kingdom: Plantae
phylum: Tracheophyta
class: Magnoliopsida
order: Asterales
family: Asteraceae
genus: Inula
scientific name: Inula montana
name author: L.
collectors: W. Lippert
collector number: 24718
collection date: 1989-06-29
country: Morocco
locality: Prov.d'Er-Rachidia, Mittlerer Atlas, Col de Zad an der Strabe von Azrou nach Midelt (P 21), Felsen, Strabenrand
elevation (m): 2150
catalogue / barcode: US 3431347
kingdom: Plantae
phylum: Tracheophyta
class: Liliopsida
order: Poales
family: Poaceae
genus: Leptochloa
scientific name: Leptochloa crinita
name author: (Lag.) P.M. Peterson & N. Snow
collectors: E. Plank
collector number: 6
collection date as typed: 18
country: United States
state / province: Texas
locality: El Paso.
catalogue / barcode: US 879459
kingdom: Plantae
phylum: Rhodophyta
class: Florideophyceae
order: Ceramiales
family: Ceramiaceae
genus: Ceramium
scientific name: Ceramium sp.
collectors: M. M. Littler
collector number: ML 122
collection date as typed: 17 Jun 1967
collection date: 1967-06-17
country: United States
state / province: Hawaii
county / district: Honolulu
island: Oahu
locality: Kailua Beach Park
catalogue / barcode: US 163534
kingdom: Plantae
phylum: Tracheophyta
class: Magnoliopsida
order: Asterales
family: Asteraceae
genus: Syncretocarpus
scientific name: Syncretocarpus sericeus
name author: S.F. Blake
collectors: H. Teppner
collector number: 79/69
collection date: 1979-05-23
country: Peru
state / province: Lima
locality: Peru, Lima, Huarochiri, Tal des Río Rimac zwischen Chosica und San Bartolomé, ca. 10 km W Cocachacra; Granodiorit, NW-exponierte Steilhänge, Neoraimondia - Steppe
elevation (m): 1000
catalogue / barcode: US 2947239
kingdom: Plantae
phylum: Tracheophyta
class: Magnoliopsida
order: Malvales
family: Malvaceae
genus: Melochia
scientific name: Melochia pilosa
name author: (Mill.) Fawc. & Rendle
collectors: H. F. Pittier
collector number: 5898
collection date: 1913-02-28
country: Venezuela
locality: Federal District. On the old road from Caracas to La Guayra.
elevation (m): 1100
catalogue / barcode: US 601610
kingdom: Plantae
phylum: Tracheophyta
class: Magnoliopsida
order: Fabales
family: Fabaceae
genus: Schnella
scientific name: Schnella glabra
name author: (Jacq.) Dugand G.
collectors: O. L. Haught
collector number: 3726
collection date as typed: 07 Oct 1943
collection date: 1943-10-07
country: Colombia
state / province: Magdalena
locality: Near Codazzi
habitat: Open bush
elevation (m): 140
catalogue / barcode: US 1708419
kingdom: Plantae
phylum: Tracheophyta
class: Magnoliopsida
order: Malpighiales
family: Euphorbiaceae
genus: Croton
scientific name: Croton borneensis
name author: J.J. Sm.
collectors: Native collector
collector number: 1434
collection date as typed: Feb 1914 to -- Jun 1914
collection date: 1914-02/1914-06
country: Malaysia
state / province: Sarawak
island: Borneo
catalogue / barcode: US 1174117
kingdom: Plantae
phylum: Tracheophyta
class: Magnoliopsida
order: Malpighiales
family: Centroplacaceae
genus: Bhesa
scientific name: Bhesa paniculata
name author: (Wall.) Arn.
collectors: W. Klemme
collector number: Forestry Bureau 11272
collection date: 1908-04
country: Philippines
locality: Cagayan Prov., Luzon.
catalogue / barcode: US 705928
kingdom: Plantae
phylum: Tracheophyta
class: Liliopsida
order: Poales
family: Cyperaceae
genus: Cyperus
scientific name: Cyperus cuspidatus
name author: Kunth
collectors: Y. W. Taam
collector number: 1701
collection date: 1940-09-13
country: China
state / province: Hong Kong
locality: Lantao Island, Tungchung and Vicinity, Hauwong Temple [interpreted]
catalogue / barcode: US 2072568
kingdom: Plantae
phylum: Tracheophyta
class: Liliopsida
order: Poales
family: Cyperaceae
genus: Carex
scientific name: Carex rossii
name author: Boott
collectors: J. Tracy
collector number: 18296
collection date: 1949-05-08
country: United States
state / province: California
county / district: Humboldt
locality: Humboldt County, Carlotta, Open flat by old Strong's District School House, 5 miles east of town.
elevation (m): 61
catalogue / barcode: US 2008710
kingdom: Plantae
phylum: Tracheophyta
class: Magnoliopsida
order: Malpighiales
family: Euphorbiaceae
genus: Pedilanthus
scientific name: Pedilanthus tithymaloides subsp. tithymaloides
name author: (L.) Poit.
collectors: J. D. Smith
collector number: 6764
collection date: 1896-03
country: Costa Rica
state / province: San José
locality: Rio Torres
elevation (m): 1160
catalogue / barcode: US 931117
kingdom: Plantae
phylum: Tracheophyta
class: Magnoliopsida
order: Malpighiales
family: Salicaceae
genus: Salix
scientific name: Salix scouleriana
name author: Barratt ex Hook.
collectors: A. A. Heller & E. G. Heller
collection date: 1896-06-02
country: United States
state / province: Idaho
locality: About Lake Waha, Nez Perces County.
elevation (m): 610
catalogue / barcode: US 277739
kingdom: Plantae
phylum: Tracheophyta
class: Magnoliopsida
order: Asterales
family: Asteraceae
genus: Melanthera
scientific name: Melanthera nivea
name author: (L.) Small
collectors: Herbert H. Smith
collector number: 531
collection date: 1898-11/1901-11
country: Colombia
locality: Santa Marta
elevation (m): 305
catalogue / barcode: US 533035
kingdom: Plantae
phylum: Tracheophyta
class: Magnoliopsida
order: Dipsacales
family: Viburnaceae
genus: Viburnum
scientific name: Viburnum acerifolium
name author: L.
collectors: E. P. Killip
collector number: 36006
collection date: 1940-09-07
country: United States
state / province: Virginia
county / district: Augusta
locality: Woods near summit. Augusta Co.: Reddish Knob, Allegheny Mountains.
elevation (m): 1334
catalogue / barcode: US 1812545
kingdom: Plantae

☆ ☆ ☆ ☆

What is needed> Give these lines as a JSON list of strings, one string for each line and blank lines omitted.

Output below>
[
  "kingdom: Plantae",
  "phylum: Tracheophyta",
  "class: Magnoliopsida",
  "order: Asterales",
  "family: Asteraceae",
  "genus: Inula",
  "scientific name: Inula montana",
  "name author: L.",
  "collectors: W. Lippert",
  "collector number: 24718",
  "collection date: 1989-06-29",
  "country: Morocco",
  "locality: Prov.d'Er-Rachidia, Mittlerer Atlas, Col de Zad an der Strabe von Azrou nach Midelt (P 21), Felsen, Strabenrand",
  "elevation (m): 2150",
  "catalogue / barcode: US 3431347",
  "kingdom: Plantae",
  "phylum: Tracheophyta",
  "class: Liliopsida",
  "order: Poales",
  "family: Poaceae",
  "genus: Leptochloa",
  "scientific name: Leptochloa crinita",
  "name author: (Lag.) P.M. Peterson & N. Snow",
  "collectors: E. Plank",
  "collector number: 6",
  "collection date as typed: 18",
  "country: United States",
  "state / province: Texas",
  "locality: El Paso.",
  "catalogue / barcode: US 879459",
  "kingdom: Plantae",
  "phylum: Rhodophyta",
  "class: Florideophyceae",
  "order: Ceramiales",
  "family: Ceramiaceae",
  "genus: Ceramium",
  "scientific name: Ceramium sp.",
  "collectors: M. M. Littler",
  "collector number: ML 122",
  "collection date as typed: 17 Jun 1967",
  "collection date: 1967-06-17",
  "country: United States",
  "state / province: Hawaii",
  "county / district: Honolulu",
  "island: Oahu",
  "locality: Kailua Beach Park",
  "catalogue / barcode: US 163534",
  "kingdom: Plantae",
  "phylum: Tracheophyta",
  "class: Magnoliopsida",
  "order: Asterales",
  "family: Asteraceae",
  "genus: Syncretocarpus",
  "scientific name: Syncretocarpus sericeus",
  "name author: S.F. Blake",
  "collectors: H. Teppner",
  "collector number: 79/69",
  "collection date: 1979-05-23",
  "country: Peru",
  "state / province: Lima",
  "locality: Peru, Lima, Huarochiri, Tal des Río Rimac zwischen Chosica und San Bartolomé, ca. 10 km W Cocachacra; Granodiorit, NW-exponierte Steilhänge, Neoraimondia - Steppe",
  "elevation (m): 1000",
  "catalogue / barcode: US 2947239",
  "kingdom: Plantae",
  "phylum: Tracheophyta",
  "class: Magnoliopsida",
  "order: Malvales",
  "family: Malvaceae",
  "genus: Melochia",
  "scientific name: Melochia pilosa",
  "name author: (Mill.) Fawc. & Rendle",
  "collectors: H. F. Pittier",
  "collector number: 5898",
  "collection date: 1913-02-28",
  "country: Venezuela",
  "locality: Federal District. On the old road from Caracas to La Guayra.",
  "elevation (m): 1100",
  "catalogue / barcode: US 601610",
  "kingdom: Plantae",
  "phylum: Tracheophyta",
  "class: Magnoliopsida",
  "order: Fabales",
  "family: Fabaceae",
  "genus: Schnella",
  "scientific name: Schnella glabra",
  "name author: (Jacq.) Dugand G.",
  "collectors: O. L. Haught",
  "collector number: 3726",
  "collection date as typed: 07 Oct 1943",
  "collection date: 1943-10-07",
  "country: Colombia",
  "state / province: Magdalena",
  "locality: Near Codazzi",
  "habitat: Open bush",
  "elevation (m): 140",
  "catalogue / barcode: US 1708419",
  "kingdom: Plantae",
  "phylum: Tracheophyta",
  "class: Magnoliopsida",
  "order: Malpighiales",
  "family: Euphorbiaceae",
  "genus: Croton",
  "scientific name: Croton borneensis",
  "name author: J.J. Sm.",
  "collectors: Native collector",
  "collector number: 1434",
  "collection date as typed: Feb 1914 to -- Jun 1914",
  "collection date: 1914-02/1914-06",
  "country: Malaysia",
  "state / province: Sarawak",
  "island: Borneo",
  "catalogue / barcode: US 1174117",
  "kingdom: Plantae",
  "phylum: Tracheophyta",
  "class: Magnoliopsida",
  "order: Malpighiales",
  "family: Centroplacaceae",
  "genus: Bhesa",
  "scientific name: Bhesa paniculata",
  "name author: (Wall.) Arn.",
  "collectors: W. Klemme",
  "collector number: Forestry Bureau 11272",
  "collection date: 1908-04",
  "country: Philippines",
  "locality: Cagayan Prov., Luzon.",
  "catalogue / barcode: US 705928",
  "kingdom: Plantae",
  "phylum: Tracheophyta",
  "class: Liliopsida",
  "order: Poales",
  "family: Cyperaceae",
  "genus: Cyperus",
  "scientific name: Cyperus cuspidatus",
  "name author: Kunth",
  "collectors: Y. W. Taam",
  "collector number: 1701",
  "collection date: 1940-09-13",
  "country: China",
  "state / province: Hong Kong",
  "locality: Lantao Island, Tungchung and Vicinity, Hauwong Temple [interpreted]",
  "catalogue / barcode: US 2072568",
  "kingdom: Plantae",
  "phylum: Tracheophyta",
  "class: Liliopsida",
  "order: Poales",
  "family: Cyperaceae",
  "genus: Carex",
  "scientific name: Carex rossii",
  "name author: Boott",
  "collectors: J. Tracy",
  "collector number: 18296",
  "collection date: 1949-05-08",
  "country: United States",
  "state / province: California",
  "county / district: Humboldt",
  "locality: Humboldt County, Carlotta, Open flat by old Strong's District School House, 5 miles east of town.",
  "elevation (m): 61",
  "catalogue / barcode: US 2008710",
  "kingdom: Plantae",
  "phylum: Tracheophyta",
  "class: Magnoliopsida",
  "order: Malpighiales",
  "family: Euphorbiaceae",
  "genus: Pedilanthus",
  "scientific name: Pedilanthus tithymaloides subsp. tithymaloides",
  "name author: (L.) Poit.",
  "collectors: J. D. Smith",
  "collector number: 6764",
  "collection date: 1896-03",
  "country: Costa Rica",
  "state / province: San José",
  "locality: Rio Torres",
  "elevation (m): 1160",
  "catalogue / barcode: US 931117",
  "kingdom: Plantae",
  "phylum: Tracheophyta",
  "class: Magnoliopsida",
  "order: Malpighiales",
  "family: Salicaceae",
  "genus: Salix",
  "scientific name: Salix scouleriana",
  "name author: Barratt ex Hook.",
  "collectors: A. A. Heller & E. G. Heller",
  "collection date: 1896-06-02",
  "country: United States",
  "state / province: Idaho",
  "locality: About Lake Waha, Nez Perces County.",
  "elevation (m): 610",
  "catalogue / barcode: US 277739",
  "kingdom: Plantae",
  "phylum: Tracheophyta",
  "class: Magnoliopsida",
  "order: Asterales",
  "family: Asteraceae",
  "genus: Melanthera",
  "scientific name: Melanthera nivea",
  "name author: (L.) Small",
  "collectors: Herbert H. Smith",
  "collector number: 531",
  "collection date: 1898-11/1901-11",
  "country: Colombia",
  "locality: Santa Marta",
  "elevation (m): 305",
  "catalogue / barcode: US 533035",
  "kingdom: Plantae",
  "phylum: Tracheophyta",
  "class: Magnoliopsida",
  "order: Dipsacales",
  "family: Viburnaceae",
  "genus: Viburnum",
  "scientific name: Viburnum acerifolium",
  "name author: L.",
  "collectors: E. P. Killip",
  "collector number: 36006",
  "collection date: 1940-09-07",
  "country: United States",
  "state / province: Virginia",
  "county / district: Augusta",
  "locality: Woods near summit. Augusta Co.: Reddish Knob, Allegheny Mountains.",
  "elevation (m): 1334",
  "catalogue / barcode: US 1812545",
  "kingdom: Plantae"
]